A Lagrangian density, a polynomial in a classical field and its derivatives, can be used to specify a dynamics of a conservative classical field, without too much restriction on differentiability of the initial classical field configuration.

A quantum field, however, is a higher-order mathematical structure —an initial quantum field state specifies an infinite system of incompatible probability measures *over* classical field configurations— so why do we not need a higher-order object than a Lagrangian density to specify the dynamics?
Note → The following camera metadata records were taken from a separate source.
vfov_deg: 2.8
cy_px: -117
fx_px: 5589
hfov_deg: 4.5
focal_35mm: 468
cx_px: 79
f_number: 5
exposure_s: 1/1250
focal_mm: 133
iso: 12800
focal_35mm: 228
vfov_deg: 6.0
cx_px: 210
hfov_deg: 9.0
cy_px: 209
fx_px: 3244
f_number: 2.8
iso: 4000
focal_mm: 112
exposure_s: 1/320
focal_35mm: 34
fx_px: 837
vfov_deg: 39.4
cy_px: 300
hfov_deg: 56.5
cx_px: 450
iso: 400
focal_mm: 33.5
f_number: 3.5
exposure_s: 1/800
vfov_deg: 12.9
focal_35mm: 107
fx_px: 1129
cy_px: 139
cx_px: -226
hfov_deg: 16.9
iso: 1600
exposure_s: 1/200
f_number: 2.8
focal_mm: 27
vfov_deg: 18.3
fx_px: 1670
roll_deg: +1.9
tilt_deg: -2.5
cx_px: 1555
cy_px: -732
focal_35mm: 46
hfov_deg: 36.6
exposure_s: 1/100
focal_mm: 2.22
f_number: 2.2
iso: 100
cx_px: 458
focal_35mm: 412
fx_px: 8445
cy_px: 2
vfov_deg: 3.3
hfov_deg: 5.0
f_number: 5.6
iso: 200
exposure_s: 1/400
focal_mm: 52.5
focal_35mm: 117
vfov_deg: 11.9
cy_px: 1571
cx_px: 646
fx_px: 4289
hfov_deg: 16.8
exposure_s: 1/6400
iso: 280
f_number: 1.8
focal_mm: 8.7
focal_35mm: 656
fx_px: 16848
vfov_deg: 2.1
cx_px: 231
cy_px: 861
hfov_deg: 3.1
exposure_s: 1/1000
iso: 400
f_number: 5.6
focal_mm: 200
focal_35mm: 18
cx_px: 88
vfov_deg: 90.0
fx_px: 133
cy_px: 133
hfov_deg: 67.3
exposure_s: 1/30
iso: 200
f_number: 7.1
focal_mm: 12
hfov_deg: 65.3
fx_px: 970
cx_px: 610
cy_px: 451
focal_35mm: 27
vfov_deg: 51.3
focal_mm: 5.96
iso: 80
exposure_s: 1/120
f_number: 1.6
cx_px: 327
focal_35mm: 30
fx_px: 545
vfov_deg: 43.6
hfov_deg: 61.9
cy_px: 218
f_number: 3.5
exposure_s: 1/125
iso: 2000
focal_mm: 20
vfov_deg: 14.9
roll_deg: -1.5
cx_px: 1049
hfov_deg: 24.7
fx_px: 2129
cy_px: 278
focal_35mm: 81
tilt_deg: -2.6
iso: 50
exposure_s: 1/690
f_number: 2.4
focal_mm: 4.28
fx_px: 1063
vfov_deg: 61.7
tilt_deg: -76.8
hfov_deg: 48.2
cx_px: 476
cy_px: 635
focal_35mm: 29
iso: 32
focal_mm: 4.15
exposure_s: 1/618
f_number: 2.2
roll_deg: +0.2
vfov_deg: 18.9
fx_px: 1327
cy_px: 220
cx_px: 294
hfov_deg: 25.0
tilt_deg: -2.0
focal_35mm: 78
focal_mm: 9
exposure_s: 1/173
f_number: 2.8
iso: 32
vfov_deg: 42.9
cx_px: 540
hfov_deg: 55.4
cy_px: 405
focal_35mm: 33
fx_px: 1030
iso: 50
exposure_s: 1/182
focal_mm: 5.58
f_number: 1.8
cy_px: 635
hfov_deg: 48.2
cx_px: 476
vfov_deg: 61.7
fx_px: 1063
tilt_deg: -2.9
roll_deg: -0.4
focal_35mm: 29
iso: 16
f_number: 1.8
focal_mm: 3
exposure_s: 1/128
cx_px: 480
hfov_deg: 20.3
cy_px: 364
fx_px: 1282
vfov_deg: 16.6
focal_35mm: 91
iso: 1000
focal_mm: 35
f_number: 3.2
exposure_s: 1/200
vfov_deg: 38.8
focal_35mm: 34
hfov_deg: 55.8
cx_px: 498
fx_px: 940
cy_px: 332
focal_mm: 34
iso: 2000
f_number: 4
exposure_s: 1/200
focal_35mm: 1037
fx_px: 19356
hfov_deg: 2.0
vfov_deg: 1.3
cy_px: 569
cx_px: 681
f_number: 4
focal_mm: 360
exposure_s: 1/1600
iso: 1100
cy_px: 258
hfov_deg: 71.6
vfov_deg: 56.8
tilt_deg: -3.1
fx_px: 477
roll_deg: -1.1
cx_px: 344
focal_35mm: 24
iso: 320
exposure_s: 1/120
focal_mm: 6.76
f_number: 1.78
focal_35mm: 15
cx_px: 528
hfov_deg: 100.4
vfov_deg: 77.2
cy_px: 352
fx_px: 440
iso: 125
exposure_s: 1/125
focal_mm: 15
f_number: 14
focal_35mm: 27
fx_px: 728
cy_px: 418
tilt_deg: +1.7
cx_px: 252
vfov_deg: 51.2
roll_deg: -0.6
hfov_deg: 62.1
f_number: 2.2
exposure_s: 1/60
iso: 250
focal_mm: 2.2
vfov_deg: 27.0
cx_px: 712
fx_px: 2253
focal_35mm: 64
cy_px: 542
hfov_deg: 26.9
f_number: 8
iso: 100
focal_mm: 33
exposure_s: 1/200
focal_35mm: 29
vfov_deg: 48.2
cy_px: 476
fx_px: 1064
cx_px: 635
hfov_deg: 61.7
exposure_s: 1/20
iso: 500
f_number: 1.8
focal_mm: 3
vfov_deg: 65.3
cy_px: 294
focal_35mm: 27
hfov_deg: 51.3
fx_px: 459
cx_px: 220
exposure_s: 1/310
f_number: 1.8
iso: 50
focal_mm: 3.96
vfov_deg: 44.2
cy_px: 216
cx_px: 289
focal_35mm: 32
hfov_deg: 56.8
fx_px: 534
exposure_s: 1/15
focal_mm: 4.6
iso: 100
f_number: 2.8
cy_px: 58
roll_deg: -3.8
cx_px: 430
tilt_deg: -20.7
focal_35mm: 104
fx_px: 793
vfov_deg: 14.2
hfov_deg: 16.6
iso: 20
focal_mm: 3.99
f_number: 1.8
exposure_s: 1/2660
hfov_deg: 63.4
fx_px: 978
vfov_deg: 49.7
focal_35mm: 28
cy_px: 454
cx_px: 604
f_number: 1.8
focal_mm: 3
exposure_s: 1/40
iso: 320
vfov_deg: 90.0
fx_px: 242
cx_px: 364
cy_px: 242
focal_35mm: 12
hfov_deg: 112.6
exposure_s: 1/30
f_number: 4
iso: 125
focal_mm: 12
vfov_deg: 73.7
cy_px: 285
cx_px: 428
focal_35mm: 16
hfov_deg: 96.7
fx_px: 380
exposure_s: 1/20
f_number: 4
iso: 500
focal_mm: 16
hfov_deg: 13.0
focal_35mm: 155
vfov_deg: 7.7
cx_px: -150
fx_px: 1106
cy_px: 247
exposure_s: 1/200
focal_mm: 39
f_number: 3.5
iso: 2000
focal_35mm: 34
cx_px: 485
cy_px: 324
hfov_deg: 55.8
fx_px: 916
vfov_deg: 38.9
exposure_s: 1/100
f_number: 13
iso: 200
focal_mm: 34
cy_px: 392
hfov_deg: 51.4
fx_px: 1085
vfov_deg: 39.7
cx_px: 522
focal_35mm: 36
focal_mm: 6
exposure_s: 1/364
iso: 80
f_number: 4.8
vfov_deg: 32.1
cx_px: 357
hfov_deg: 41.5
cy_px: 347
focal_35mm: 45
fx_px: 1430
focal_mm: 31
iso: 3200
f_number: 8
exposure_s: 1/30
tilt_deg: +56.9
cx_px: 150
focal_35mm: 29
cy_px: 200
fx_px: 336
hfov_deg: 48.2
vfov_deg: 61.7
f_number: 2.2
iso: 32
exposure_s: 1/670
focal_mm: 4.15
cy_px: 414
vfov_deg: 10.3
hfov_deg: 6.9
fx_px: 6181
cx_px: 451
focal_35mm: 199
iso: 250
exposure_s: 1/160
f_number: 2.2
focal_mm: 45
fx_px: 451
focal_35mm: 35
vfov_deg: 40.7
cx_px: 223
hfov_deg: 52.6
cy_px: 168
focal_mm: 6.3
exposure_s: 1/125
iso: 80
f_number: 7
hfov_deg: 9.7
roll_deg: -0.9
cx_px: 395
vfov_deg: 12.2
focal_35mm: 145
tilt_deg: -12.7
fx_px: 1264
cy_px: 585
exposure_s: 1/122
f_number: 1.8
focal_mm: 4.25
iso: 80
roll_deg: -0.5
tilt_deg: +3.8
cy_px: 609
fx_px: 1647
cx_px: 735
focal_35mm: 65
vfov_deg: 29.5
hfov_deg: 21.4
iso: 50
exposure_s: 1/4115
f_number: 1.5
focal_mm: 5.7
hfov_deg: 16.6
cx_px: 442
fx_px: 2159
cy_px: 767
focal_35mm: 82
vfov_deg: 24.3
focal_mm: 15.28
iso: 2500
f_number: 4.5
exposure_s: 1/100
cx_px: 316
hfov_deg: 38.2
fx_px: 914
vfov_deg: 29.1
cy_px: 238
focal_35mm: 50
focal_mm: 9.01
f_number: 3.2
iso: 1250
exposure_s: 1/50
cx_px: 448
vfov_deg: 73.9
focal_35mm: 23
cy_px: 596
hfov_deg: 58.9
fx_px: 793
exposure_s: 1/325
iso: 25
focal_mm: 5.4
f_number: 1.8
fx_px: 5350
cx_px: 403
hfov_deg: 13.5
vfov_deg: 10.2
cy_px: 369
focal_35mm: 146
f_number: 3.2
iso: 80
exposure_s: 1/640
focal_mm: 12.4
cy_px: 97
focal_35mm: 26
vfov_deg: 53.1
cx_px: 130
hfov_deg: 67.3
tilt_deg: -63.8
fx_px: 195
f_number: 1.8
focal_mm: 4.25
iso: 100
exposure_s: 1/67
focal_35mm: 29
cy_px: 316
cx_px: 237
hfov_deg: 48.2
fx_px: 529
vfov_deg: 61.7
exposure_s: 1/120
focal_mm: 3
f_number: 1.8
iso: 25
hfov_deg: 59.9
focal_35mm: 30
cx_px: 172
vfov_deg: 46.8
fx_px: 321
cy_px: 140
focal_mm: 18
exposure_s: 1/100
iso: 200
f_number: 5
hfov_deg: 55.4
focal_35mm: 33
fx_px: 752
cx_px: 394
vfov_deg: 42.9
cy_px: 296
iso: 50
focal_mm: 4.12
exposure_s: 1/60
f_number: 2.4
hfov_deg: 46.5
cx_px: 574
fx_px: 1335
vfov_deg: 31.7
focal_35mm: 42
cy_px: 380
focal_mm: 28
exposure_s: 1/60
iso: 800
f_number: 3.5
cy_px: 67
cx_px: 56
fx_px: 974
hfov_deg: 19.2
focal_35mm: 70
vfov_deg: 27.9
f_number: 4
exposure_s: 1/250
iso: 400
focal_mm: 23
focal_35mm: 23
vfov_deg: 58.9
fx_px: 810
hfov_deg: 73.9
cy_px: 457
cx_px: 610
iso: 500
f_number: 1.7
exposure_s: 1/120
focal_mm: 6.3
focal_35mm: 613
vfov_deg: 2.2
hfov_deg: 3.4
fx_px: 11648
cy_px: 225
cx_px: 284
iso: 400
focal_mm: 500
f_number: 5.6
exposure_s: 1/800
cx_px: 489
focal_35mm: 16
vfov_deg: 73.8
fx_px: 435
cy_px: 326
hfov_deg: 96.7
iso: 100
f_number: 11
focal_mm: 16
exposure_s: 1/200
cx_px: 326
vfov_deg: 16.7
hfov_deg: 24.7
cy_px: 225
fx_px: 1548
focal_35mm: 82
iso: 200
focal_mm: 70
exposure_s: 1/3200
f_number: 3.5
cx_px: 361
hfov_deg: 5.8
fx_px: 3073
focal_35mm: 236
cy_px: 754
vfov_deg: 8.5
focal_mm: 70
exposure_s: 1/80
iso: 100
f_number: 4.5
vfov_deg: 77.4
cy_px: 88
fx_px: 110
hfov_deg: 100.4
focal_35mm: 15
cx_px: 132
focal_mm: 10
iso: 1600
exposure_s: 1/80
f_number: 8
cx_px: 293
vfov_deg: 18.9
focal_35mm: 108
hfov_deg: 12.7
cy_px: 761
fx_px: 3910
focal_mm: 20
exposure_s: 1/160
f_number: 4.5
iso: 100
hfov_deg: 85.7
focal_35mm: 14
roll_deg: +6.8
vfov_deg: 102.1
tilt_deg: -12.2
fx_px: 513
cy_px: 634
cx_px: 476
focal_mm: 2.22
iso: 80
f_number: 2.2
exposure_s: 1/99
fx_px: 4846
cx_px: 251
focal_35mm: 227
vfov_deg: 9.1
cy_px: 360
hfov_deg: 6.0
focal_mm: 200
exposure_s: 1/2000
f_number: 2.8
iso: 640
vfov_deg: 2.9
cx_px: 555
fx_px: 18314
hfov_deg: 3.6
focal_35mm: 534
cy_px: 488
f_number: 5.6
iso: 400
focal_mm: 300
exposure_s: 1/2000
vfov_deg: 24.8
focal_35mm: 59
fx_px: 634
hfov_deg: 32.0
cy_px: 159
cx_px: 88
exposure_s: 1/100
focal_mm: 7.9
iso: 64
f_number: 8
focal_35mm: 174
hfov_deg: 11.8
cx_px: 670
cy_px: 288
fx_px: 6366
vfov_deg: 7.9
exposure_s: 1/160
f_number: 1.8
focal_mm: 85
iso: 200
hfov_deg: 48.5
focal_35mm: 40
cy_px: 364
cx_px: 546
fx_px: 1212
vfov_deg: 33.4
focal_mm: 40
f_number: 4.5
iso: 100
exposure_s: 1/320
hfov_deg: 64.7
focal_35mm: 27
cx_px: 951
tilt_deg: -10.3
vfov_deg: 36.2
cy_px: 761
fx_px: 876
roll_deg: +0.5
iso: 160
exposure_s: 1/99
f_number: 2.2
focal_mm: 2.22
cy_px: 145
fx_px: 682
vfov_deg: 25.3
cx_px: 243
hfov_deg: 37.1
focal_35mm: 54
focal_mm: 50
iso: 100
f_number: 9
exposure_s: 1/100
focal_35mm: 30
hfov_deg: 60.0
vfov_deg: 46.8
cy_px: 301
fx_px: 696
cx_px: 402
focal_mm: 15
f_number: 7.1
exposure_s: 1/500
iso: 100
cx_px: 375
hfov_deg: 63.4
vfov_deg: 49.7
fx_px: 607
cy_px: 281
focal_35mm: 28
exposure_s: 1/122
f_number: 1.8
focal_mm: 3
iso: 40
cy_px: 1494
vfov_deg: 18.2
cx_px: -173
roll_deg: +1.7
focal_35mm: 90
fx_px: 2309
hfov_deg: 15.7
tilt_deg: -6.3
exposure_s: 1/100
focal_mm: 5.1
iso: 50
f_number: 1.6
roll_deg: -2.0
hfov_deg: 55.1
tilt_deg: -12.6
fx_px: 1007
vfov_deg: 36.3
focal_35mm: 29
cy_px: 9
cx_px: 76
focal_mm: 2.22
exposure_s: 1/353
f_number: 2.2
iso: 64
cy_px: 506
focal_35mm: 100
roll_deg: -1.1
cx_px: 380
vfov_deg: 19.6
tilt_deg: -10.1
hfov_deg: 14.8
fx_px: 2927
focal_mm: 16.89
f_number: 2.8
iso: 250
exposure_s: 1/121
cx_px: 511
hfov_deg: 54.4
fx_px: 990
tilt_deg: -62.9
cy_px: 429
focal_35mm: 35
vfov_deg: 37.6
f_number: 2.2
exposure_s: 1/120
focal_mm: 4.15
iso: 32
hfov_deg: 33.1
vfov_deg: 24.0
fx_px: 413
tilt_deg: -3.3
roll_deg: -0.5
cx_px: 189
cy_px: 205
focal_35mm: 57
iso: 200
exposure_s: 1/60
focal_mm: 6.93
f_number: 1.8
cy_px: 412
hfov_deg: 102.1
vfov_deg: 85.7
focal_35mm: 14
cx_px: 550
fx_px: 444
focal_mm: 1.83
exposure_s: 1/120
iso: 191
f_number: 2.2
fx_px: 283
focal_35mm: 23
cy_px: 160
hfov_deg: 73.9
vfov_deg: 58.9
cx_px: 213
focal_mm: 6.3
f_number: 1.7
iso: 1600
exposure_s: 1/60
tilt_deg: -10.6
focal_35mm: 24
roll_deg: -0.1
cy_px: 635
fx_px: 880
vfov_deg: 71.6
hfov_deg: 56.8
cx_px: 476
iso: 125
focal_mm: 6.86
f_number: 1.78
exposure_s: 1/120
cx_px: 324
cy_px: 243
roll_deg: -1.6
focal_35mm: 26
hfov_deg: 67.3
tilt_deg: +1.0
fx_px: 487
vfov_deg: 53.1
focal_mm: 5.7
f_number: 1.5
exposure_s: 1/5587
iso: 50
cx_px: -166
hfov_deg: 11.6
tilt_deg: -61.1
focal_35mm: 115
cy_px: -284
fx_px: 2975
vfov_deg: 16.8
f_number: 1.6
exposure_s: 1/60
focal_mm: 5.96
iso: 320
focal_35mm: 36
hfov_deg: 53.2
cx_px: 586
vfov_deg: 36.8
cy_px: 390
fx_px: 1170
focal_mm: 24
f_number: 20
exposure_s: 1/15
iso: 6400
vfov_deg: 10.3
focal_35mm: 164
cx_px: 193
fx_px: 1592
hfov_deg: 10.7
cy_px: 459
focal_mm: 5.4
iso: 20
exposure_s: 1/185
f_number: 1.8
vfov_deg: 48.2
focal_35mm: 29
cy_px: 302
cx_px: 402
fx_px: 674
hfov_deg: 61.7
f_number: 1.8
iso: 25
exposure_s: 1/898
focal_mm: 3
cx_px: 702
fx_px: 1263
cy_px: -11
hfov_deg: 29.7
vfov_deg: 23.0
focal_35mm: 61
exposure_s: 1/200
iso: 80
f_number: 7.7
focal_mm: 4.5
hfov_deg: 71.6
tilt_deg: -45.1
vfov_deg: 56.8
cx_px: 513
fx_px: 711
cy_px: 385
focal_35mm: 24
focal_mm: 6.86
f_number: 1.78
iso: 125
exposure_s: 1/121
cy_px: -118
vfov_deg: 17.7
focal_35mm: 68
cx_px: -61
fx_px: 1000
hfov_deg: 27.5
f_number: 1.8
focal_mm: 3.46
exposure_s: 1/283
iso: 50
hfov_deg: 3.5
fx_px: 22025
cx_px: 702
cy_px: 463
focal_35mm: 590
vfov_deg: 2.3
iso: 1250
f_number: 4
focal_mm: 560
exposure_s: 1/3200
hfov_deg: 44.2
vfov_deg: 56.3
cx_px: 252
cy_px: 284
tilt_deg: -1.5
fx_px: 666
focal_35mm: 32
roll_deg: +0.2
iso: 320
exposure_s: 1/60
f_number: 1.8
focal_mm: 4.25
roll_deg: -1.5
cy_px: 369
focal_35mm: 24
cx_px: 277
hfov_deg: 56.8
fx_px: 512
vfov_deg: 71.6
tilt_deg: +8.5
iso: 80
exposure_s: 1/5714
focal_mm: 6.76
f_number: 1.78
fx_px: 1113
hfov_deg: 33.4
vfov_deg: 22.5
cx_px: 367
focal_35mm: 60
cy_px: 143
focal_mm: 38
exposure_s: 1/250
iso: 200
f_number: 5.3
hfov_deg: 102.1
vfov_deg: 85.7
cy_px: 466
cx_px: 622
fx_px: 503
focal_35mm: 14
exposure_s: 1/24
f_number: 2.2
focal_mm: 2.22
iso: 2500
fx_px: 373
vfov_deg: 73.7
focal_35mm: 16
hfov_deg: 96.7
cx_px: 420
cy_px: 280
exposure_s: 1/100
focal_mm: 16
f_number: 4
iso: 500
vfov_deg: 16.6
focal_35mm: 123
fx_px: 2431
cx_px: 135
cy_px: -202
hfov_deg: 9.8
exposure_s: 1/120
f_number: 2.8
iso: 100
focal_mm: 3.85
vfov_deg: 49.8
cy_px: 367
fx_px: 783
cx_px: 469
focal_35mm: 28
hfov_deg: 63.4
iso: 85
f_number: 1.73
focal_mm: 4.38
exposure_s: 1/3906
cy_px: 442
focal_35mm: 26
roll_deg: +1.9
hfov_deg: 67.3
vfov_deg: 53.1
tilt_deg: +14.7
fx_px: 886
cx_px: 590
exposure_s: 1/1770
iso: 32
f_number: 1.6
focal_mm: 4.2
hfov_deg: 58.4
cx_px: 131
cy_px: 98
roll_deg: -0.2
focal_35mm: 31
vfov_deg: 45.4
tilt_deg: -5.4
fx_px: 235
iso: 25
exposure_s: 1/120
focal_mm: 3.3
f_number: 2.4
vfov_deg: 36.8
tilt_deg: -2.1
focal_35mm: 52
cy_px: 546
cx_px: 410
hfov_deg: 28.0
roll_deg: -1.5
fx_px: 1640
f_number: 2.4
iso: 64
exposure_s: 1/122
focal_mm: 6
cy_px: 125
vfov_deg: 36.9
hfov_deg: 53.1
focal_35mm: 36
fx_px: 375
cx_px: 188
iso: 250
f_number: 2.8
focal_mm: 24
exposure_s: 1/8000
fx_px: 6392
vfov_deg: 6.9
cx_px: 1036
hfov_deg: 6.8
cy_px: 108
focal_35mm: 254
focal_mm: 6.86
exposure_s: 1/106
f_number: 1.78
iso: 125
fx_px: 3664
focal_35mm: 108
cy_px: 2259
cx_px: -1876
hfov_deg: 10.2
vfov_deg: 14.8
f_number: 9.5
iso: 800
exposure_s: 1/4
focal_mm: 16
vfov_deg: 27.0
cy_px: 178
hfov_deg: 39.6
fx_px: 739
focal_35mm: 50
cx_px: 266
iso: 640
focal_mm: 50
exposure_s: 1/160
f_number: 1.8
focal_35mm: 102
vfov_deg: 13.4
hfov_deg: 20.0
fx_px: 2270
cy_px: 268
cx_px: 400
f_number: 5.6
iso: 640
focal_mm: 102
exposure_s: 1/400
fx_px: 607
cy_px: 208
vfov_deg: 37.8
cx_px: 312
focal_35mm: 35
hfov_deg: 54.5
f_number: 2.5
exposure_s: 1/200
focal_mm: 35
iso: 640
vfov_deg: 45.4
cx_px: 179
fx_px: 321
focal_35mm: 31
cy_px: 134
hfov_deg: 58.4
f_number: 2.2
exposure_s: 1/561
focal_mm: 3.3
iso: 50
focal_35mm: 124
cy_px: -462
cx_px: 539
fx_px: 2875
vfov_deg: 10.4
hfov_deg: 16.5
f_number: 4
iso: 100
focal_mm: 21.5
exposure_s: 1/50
If we work with a crude regularization, a cutoff \(\Lambda\), for example, effectively using the quantum field in convolution with a smooth cutoff function \(f_\Lambda(x)\), \(\hat\phi_\Lambda(x)=[\hat\phi\star f_\Lambda](x)\), the regularized quartic Lagrangian density would be \(:\!\frac{\lambda}{4!}(\hat\phi^\dagger_\Lambda(x)\hat\phi_\Lambda(x))^2\!:\), but we could also use a quartic Lagrangian density \(:\!\sum_i\frac{\lambda_i}{4!}(\hat\phi^\dagger_{\Lambda_i}(x)\hat\phi_{\Lambda_i}(x))^2\!:\), or a continuum version, \(:\!\int\frac{\lambda(z)}{4!}(\hat\phi^\dagger_{\Lambda(z)}(x)\hat\phi_{\Lambda(z)}(x))^2\mathrm{d}z\!:\). Is there a proof somewhere that these and all comparable constructions will be no different from the single \(\Lambda\) case, no matter how we take the limits \(\Lambda_i,\Lambda(z)\rightarrow \infty\) and no matter how we take the coupling, mass and field renormalizations? *ADDED: From an effective field theory perspective the finite cutoff case is of interest in itself, for which case the multiple cutoff field examples are distinct from the single cutoff field example.* [Preferably take this last paragraph to be illustrative, not as part of the question.]